RECORDS
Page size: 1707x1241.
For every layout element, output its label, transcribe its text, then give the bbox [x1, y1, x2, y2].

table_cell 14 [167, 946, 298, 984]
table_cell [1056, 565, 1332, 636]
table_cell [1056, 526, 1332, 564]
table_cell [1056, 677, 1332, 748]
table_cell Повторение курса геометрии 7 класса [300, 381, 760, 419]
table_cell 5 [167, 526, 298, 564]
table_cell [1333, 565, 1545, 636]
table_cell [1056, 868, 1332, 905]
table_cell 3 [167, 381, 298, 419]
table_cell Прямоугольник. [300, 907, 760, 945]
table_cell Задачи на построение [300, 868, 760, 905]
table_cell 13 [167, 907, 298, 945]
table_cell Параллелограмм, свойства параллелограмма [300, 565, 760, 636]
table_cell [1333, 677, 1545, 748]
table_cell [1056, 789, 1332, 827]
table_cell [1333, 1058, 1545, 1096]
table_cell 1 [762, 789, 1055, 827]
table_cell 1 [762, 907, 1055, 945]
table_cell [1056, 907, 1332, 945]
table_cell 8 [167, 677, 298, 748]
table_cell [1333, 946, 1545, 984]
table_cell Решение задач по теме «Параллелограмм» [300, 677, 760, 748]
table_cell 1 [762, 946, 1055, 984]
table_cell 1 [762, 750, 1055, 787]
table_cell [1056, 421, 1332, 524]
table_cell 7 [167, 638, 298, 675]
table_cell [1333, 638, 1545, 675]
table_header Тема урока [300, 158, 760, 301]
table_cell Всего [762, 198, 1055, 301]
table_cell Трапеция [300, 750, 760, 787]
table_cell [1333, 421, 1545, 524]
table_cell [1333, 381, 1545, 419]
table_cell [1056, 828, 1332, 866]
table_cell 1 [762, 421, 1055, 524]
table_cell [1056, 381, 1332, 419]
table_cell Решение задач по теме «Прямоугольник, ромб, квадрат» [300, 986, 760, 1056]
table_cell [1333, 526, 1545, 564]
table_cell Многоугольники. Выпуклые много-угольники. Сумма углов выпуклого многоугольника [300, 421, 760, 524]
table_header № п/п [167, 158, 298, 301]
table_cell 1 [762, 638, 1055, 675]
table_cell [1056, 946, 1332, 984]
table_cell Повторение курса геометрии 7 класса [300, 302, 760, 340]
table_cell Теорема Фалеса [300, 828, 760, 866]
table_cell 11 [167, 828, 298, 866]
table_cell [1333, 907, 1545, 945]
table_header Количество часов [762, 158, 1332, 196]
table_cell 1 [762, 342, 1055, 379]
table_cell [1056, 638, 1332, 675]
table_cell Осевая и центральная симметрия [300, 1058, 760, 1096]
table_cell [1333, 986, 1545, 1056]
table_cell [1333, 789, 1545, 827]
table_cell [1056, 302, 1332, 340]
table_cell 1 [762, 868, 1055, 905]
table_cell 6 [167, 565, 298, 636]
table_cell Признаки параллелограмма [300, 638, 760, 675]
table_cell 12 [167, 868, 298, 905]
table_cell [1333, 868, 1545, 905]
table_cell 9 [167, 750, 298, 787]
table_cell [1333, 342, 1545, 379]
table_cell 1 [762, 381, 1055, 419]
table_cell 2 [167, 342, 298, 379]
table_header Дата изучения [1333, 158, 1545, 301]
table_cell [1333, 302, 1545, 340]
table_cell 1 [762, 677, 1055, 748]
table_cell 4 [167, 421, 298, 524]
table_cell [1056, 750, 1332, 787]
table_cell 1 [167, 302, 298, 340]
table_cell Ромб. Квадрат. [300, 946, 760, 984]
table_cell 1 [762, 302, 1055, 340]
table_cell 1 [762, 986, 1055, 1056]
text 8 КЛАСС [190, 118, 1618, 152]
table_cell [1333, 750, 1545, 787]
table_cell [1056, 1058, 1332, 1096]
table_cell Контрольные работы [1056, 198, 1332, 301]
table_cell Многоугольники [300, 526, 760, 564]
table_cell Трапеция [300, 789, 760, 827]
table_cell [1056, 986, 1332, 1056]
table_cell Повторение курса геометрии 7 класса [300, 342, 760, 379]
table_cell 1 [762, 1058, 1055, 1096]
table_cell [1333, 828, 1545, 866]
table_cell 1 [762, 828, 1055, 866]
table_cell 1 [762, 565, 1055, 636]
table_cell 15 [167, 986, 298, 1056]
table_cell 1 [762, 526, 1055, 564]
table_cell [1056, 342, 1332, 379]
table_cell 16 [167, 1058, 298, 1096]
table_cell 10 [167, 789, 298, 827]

TRY IT
Your answer should be only a number: how many lines in the records hold the word "теме".

ANSWER TO THIS TASK
2